The spatial distribution of debris flows in relation to observed rainfall anomalies: Insights from the Dolan Fire, California

¹ Department of Geological Sciences and Engineering, University of Nevada, Reno, Nevada, USA
² U.S. Geological Survey, Landslide Hazards Program, Golden, Colorado, USA
³ California Geological Survey, Redding, California, USA

Abstract

A range of hydrologic responses can be observed in steep, recently burned terrain, which makes predicting the spatial distribution of large debris flows challenging. Studies from rainfall-induced landslides in unburned areas show evidence of hydroclimatic tuning of landslide triggering, such that the spatial distribution of events is best predicted by the observed rainfall anomaly relative to climatic norms rather than by absolute rainfall. In this paper, we test whether the spatial distribution of debris flows in response to rainfall can be similarly predicted by rainfall anomaly. The 520 km² Dolan Fire burn scar in Monterey County, California, USA, spans a sharp hydroclimatic gradient and experienced a widespread storm in January 2021 that triggered floods and debris flows, providing a natural experiment in which to test this hypothesis.
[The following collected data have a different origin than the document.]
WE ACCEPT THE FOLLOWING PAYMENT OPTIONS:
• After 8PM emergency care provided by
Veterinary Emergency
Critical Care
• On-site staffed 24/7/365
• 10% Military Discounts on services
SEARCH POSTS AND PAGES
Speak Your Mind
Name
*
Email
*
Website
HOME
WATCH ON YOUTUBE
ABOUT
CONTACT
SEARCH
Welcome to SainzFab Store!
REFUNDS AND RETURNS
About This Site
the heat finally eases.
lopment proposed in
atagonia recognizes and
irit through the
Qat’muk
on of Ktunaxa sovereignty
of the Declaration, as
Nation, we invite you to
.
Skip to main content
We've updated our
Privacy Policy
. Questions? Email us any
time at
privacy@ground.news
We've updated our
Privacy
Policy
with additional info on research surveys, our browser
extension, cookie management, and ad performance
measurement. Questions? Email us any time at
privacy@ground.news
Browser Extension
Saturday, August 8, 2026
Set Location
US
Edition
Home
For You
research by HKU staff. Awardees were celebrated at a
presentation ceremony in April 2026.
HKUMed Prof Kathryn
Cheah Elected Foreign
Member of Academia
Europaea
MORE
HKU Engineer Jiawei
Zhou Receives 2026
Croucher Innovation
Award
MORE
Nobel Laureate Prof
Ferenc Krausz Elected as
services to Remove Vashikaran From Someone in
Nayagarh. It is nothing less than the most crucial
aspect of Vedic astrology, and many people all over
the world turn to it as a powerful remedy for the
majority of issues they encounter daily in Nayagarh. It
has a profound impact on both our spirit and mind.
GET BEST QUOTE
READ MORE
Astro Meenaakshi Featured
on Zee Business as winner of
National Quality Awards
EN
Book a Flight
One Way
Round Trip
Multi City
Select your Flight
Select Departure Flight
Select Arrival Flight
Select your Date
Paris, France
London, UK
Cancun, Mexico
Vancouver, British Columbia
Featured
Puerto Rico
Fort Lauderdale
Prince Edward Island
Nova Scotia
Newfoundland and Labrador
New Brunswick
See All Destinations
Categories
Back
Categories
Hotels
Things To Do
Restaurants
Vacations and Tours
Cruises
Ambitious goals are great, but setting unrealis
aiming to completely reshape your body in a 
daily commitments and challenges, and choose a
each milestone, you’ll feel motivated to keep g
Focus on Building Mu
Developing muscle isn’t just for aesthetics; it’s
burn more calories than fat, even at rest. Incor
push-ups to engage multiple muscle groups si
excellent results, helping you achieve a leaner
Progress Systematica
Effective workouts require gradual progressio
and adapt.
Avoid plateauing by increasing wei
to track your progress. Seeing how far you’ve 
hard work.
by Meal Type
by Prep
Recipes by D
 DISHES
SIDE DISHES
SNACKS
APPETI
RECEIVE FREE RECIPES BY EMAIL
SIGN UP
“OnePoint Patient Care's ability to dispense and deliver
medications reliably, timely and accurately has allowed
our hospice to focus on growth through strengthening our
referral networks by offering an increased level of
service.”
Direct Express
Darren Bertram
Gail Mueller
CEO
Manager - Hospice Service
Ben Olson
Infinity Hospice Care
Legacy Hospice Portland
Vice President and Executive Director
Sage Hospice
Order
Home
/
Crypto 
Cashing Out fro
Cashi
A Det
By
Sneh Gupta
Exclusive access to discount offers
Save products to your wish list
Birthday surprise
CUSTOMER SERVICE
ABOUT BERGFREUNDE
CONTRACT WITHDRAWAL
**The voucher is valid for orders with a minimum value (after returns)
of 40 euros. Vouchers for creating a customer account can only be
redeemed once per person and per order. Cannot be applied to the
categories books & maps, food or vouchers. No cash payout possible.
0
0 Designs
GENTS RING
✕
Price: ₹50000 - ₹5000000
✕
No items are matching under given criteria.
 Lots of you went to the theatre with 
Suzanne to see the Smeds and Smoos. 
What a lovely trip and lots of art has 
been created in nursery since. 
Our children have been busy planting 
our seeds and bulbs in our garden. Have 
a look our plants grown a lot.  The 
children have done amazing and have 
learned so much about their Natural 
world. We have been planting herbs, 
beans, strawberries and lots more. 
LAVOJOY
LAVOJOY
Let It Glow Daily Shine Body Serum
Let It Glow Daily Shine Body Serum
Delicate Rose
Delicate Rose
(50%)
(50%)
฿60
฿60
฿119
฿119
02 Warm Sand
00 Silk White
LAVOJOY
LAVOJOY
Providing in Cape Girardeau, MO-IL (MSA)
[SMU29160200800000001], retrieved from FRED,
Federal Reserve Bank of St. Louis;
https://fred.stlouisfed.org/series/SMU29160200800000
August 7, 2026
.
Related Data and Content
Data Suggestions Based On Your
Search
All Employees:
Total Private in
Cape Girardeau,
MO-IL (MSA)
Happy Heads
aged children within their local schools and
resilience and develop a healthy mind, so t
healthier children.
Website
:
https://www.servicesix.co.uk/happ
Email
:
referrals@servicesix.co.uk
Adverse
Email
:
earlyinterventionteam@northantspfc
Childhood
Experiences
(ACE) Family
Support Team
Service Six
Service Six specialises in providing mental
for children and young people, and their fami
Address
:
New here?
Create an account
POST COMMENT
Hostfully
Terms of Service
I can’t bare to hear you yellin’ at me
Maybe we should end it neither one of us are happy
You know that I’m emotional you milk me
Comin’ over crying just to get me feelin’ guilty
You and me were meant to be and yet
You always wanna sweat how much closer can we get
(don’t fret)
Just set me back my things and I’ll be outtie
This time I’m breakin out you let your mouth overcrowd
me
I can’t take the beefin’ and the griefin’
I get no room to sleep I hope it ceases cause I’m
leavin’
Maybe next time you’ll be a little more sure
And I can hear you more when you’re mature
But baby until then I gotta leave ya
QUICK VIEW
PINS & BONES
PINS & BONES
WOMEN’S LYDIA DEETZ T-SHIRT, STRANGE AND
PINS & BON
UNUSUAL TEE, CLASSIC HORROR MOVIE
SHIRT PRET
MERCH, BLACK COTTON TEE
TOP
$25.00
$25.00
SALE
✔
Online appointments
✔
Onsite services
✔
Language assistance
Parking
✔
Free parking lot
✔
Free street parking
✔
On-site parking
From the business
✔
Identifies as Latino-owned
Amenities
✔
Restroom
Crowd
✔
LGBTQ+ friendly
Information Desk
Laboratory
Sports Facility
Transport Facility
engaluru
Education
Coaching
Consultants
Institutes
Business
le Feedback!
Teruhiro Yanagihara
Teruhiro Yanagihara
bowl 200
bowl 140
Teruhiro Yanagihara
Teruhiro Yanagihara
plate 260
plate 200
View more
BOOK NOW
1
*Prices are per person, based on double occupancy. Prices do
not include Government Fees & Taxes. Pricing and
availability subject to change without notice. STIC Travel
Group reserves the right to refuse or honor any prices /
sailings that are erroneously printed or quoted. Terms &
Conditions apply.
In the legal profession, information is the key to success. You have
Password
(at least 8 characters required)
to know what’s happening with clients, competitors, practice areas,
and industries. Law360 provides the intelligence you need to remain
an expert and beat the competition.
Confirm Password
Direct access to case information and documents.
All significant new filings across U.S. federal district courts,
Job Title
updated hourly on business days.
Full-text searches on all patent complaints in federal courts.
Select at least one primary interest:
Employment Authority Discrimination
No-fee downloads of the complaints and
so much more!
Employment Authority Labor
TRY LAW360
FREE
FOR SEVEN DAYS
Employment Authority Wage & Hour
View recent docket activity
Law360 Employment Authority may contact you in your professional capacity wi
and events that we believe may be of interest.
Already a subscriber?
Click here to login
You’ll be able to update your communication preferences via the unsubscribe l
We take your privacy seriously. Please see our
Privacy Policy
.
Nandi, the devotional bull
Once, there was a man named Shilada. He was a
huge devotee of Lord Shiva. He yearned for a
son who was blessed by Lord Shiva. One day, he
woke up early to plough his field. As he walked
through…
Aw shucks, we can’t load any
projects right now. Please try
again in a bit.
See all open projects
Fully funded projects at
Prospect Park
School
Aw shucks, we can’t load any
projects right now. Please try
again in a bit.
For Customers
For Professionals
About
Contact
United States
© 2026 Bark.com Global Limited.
In this study, we use remote and field methods to map debris-flow response and examine its spatial heterogeneity. Together with rainfall data, our mapping reveals that the observed anomalies in peak 15-min rainfall intensity (I₁₅) relative to the intensity of the 1-yr return interval storm predict debris-flow occurrence better than the absolute peak I₁₅. Our findings indicate that debris-flow processes and threshold rainfall required for debris-flow initiation may be tuned to local hydroclimate.